Rachel mengangguk. “Ya, aku menyayangi mereka sebagai teman. Mereka adalah teman yang baik, selalu ada untukku, perhatian, bahkan kadang cerewet.”
“Lalu bagaimana jika ternyata mereka menyukaimu?”
“Tidak,” Rachel berdeham lalu melanjutkan. “Hal itu tidak akan terjadi. Aku percaya pada mereka.”
* * *
Rachel mengetuk-ngetukkan ujung sepatu sneakernya ke lantai. Kebiasaannya setiap kali selesai memakai sepatu. Sekarang sudah hampir jam tujuh, dan Rachel sudah siap berangkat ke kampus untuk mengerjakan tugas bersama teman-temannya.
Ia membuka pintu dan tak lupa menguncinya. Mulai sekarang ia harus ingat untuk selalu mengunci pintu.
“Hm... sepertinya ada yang kurang,” Rachel berhenti di depan tangga.

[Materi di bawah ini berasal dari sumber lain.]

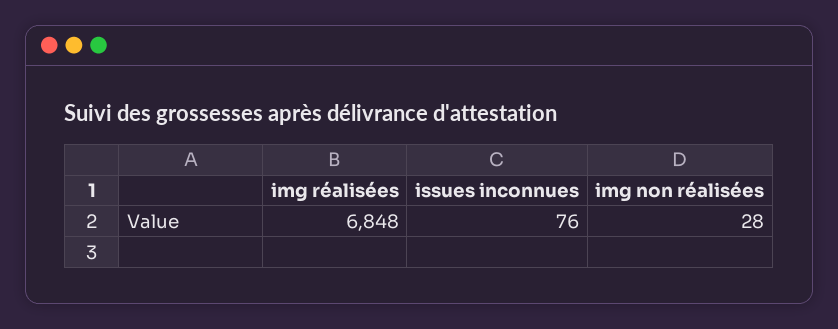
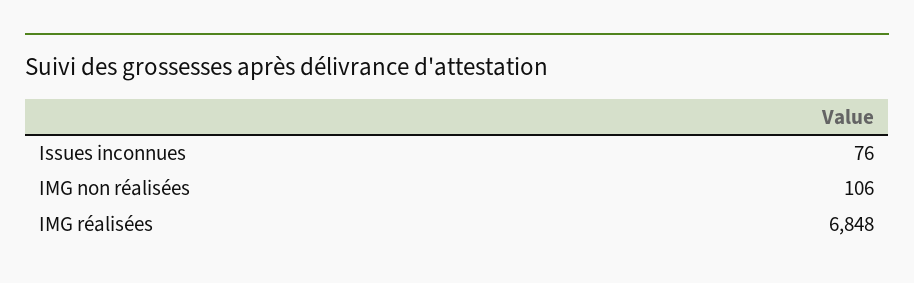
img non réalisées: 28 -> 106

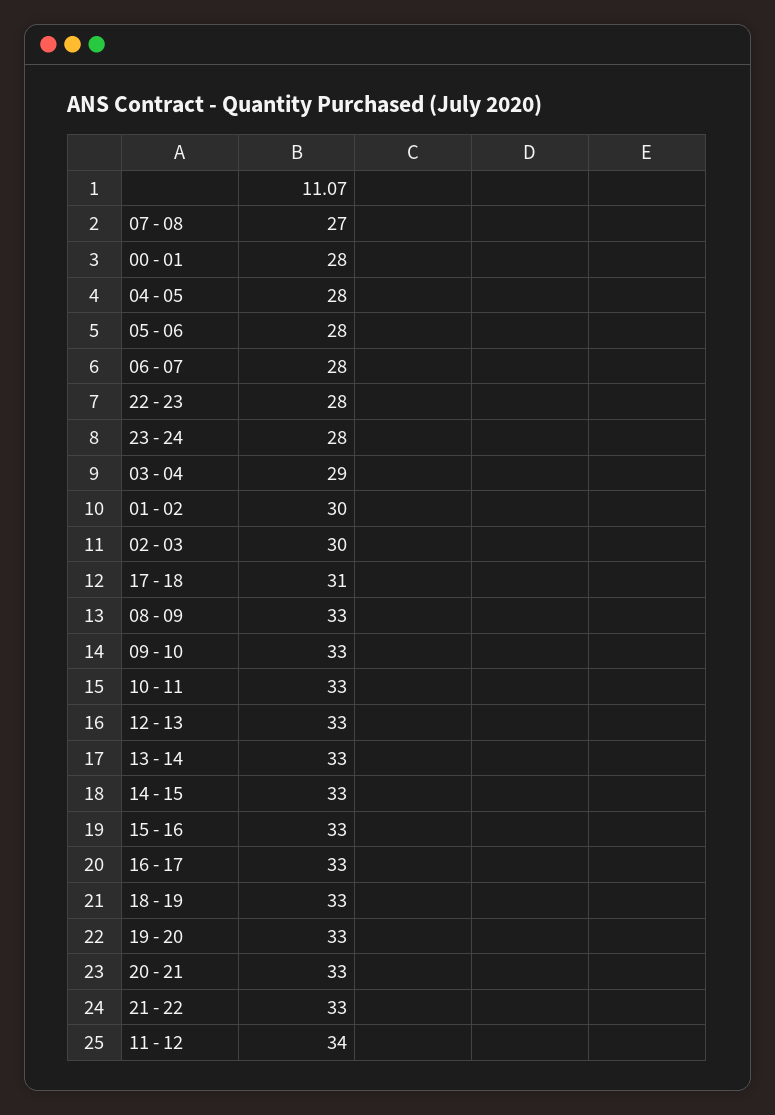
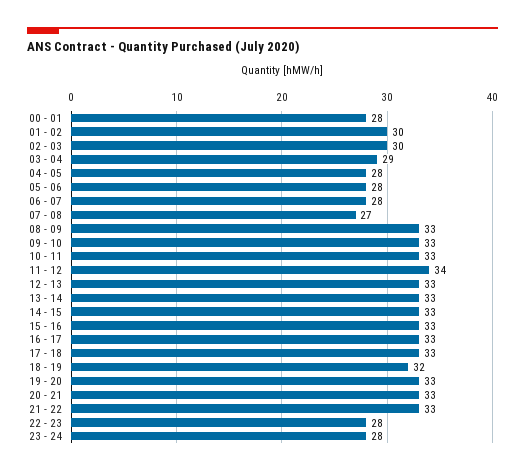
17 - 18: 31 -> 33
18 - 19: 33 -> 32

Kira-kira apa Seung-Hun akan datang ke apartemennya lagi pagi ini? Mungkin iya mungkin juga tidak. Tapi jika iya kasihan juga perjalanan Seung-Hun jadi sia-sia. Sebaiknya ia memastikannya saja.
Rachel merogoh saku coats warna cream yang dikenakannya. Ia sedang malas mengetik, jadi ia langsung menelepon Seung-Hun saja. “Halo?” tanpa menunggu lama Seung-Hun sudah menjawab teleponnya.

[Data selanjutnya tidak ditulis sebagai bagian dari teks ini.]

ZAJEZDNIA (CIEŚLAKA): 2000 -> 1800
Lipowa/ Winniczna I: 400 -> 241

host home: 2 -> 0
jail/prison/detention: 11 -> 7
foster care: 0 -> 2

“Ada apa Rachel, tumben sekali kau meneleponku pagi-pagi?”
“Aku hanya ingin memastikan, pagi ini kau akan datang ke apartemenku tidak? Aku hanya ingin memberitahumu aku sedang tidak ada di apartemen.”
“Kau pergi ke mana? Tadinya kukira kau ingin aku datang ke sana,” Seung-Hun tertawa kecil.

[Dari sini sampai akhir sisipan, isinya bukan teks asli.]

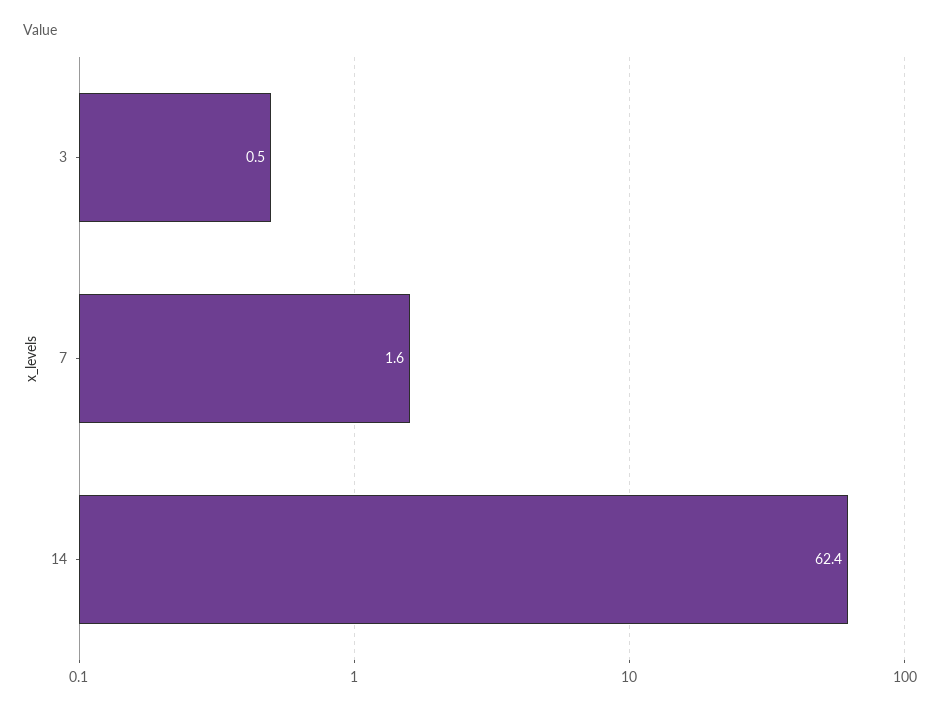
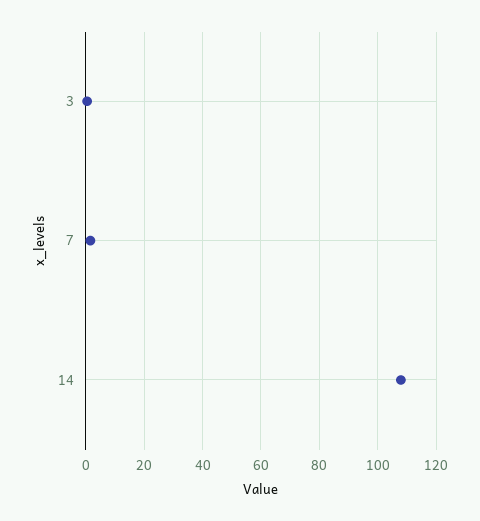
14: 62.4 -> 107.5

“Mengerjakan tugas,” sahut Rachel dengan senyum tertahan.
Hening sesaat.
“Ya sudah kalau begitu. Dah...” Rachel memutus hubungan.
Kalau di ingat-ingat Seung-Hun tidak menjawab akan datang ke apartemennya atau tidak. Terserahlah. Yang terpenting ia sudah mengatakan pada Seung-Hun jika ia tidak ada di apartemen.
Rachel mulai melangkah santai menuruni tangga. Bunyi dentingan kecil terdengar, Rachel langsung menjawab telepon yang saat itu ponselnya belum ia masukkan kembali ke saku coats.
“Halo.”
“Aku lupa menanyakan sesuatu,” suara Seung-Hun terdengar jernih. “Kau sudah sarapan? Jangan lupa untuk sarapan.”
Rachel tertawa kecil dan berhenti di anak tangga paling dasar. “Iya, Ibu. Aku akan sarapan nanti,” guraunya.
Terdengar suara tawa dari seberang.
“Aku serius. Jangan lupa sarapan, itu sangat penting.”
“Iya aku tahu. Seung-Hun ssi,” Rachel masih tidak ingin berhenti menggoda Seung-Hun.
“Jangan memanggilku begitu,” suara Seung-Hun berubah kesal.
Alis Rachel terangkat mendengar reaksi Seung-Hun. Dia paling tidak suka jika Rachel memanggilnya dengan Seung-Hun ssi. Sama seperti Ji-Yeon. Dia tidak suka jika Rachel memanggilnya dengan nama asli. Apalagi jika Rachel menambahnya dengan ssi, bisa-bisa Ji-Yeon mengamuk saat itu juga. Memang agak aneh. Tapi sejak Ji-Yeon memanggilnya Hime, Rachel juga harus memanggil Ji-Yeon dengan Ouji.
“Baiklah, baiklah,” Rachel mengalah. “Aku sungguh-sungguh akan sarapan nanti.”
“Kau berjanji?”
Rachel menggeleng. “Tidak, aku tidak janji,” lalu ia tertawa, “tapi aku akan sarapan.”
“Oke, sampai jumpa. Hati-hati di jalan,” kata Seung-Hun terdengar ragu.
Rachel mengangguk sekali dan memutus hubungan. Bukan Seung-Hun namanya jika tidak mengingatkan Rachel ini dan itu. Seung-Hun memang cerewet, pikir Rachel sambil lalu. Dan Rachel sangat menyukai kenyataan itu.